Probabilistic methods are normally used to quantify the uncertainty in these estimated quantities and the results of the analysis are typically presented by stating resource quantities at the following levels of confidence:
· P90 resource reflects a volume estimate that, assuming the accumulation is developed, there is a 90% probability that the quantities actually recovered will equal or exceed the estimate. This is therefore a low estimate of resource.
· P50 resource reflects a volume estimate that, assuming the accumulation is developed, there is a 50% probability that the quantities actually recovered will equal or exceed the estimate. This is therefore a median estimate of resource.
· P10 resource reflects a volume estimate that, assuming the accumulation is developed, there is a 10% probability that the quantities actually recovered will equal or exceed the estimate. This is therefore a high estimate of resource.
· Pmean is the mean of the probability distribution for the resource estimates. This is often not the same as P50 as the distribution can be skewed by high resource numbers with relatively low probabilities.
Appendix 4
Risks
Funding the acquisition of the Project will require Mosman and its co-purchaser, to raise additional financing and there can be no certainty at this time that such financing will be secured or that the terms offered will be satisfactory.

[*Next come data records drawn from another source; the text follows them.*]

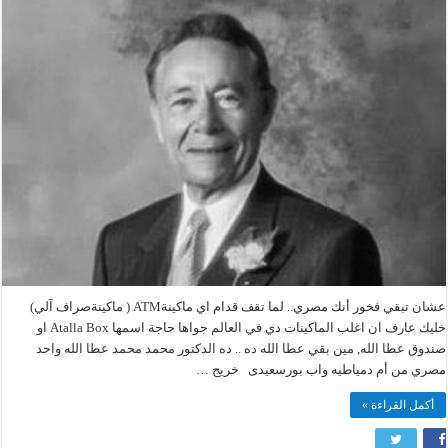
عطا
الله
..
ابتكار
مصري
ابن
دمياطية
مغلقة
عشان تبقي فخور أنك مصري.. لما تقف قدام اي ماكينةATM ( ماكينةصراف آلي)
خليك عارف ان اغلب الماكينات دي في العالم جواها حاجة اسمها Atalla Box او
صندوق عطا الله, مين بقي عطا الله ده .. ده الدكتور محمد محمد عطا الله واحد
مصري من أم دمياطيه واب بورسعيدى خريج …
أكمل القراءة »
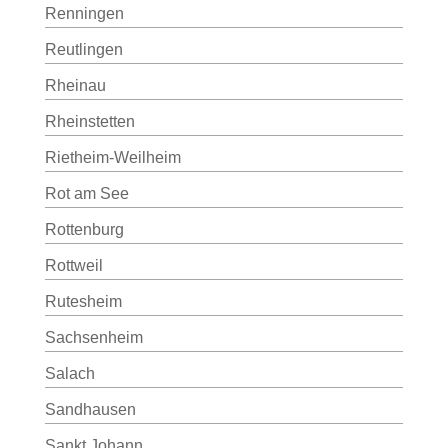
Renningen
Reutlingen
Rheinau
Rheinstetten
Rietheim-Weilheim
Rot am See
Rottenburg
Rottweil
Rutesheim
Sachsenheim
Salach
Sandhausen
Sankt Johann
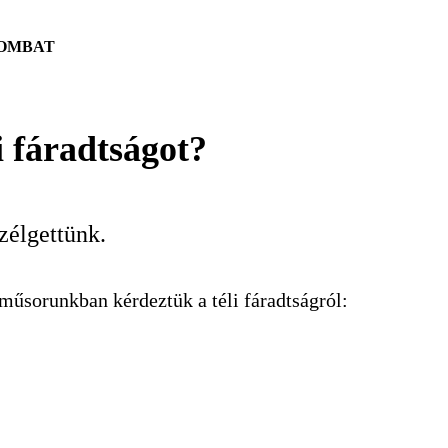
SZOMBAT
i fáradtságot?
zélgettünk.
űsorunkban kérdeztük a téli fáradtságról:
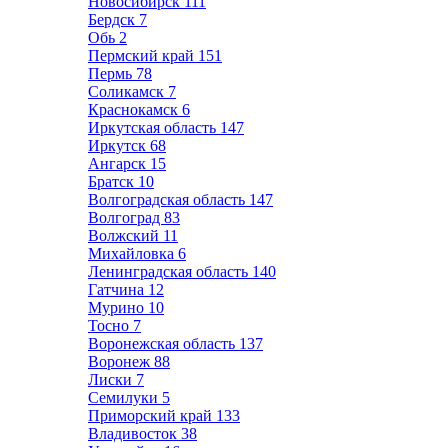
Новосибирск
111
Бердск
7
Обь
2
Пермский край
151
Пермь
78
Соликамск
7
Краснокамск
6
Иркутская область
147
Иркутск
68
Ангарск
15
Братск
10
Волгоградская область
147
Волгоград
83
Волжский
11
Михайловка
6
Ленинградская область
140
Гатчина
12
Мурино
10
Тосно
7
Воронежская область
137
Воронеж
88
Лиски
7
Семилуки
5
Приморский край
133
Владивосток
38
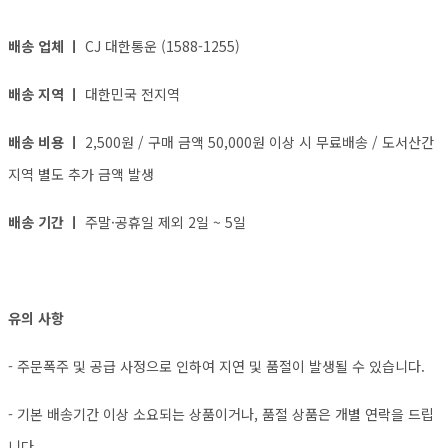
배송 업체 ㅣ
CJ 대한통운 (1588-1255)
배송 지역 ㅣ
대한민국 전지역
배송 비용 ㅣ
2,500원 / 구매 금액 50,000원 이상 시 무료배송 / 도서산간
지역 별도 추가 금액 발생
배송 기간 ㅣ
주말·공휴일 제외 2일 ~ 5일
유의 사항
- 주문폭주 및 공급 사정으로 인하여 지연 및 품절이 발생될 수 있습니다.
- 기본 배송기간 이상 소요되는 상품이거나, 품절 상품은 개별 연락을 드립
니다.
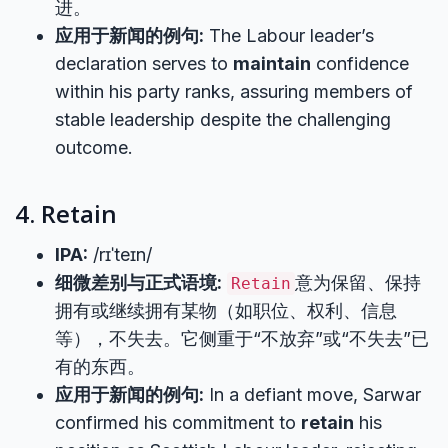
进。
应用于新闻的例句:
The Labour leader’s
declaration serves to
maintain
confidence
within his party ranks, assuring members of
stable leadership despite the challenging
outcome.
4. Retain
IPA:
/rɪˈteɪn/
细微差别与正式语境:
意为保留、保持
Retain
拥有或继续拥有某物（如职位、权利、信息
等），不失去。它侧重于“不放弃”或“不失去”已
有的东西。
应用于新闻的例句:
In a defiant move, Sarwar
confirmed his commitment to
retain
his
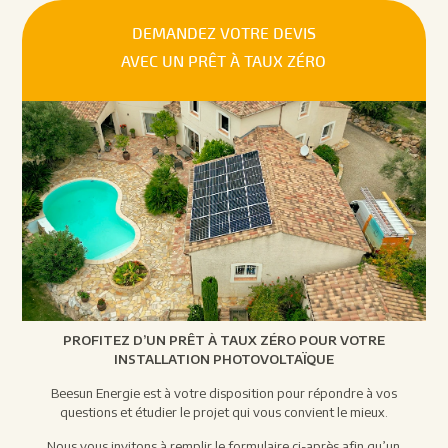
DEMANDEZ VOTRE DEVIS
AVEC UN PRÊT À TAUX ZÉRO
PROFITEZ D’UN PRÊT À TAUX ZÉRO POUR VOTRE
INSTALLATION PHOTOVOLTAÏQUE
Beesun Energie est à votre disposition pour répondre à vos
questions et étudier le projet qui vous convient le mieux.
Nous vous invitons à remplir le formulaire ci-après afin qu’un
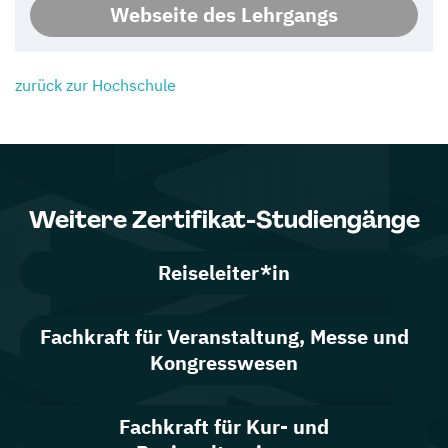
Webseite des Lehrgangs
zurück zur Hochschule
Weitere Zertifikat-Studiengänge
Reiseleiter*in
Fachkraft für Veranstaltung, Messe und
Kongresswesen
Fachkraft für Kur- und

The Project has subsurface, reserve and production risk.
Completion of the acquisition is subject to the granting of certain approvals from the NZ Government and there can be no certainty that such approvals will be granted.
The competitive auction process has meant that Mosman is reliant upon information provided to it in a data room that has restricted third party validation: limited warranties are being provided by the vendor.
A number of assumptions have been made in determining the operational targets, production rates and expected cost reductions possible that may not be achieved or may be influenced negatively by factors outside Mosman's control.
This RNS contains forward-looking statements which have not been based solely on historical facts but rather on Mosman's and its technical advisers' current expectations about future events and a number of assumptions which are subject to significant uncertainties and contingencies.
Hydrocarbon prices in the world environment remain volatile.
Exchange rates are volatile. An exchange rate of NZ$0.42 to the pound has been used for illustrative purposes in the document.
Any individual who is in any doubt about the investment to which these document relates should consult an authorised person specialising in advising on investments of the kind referred to.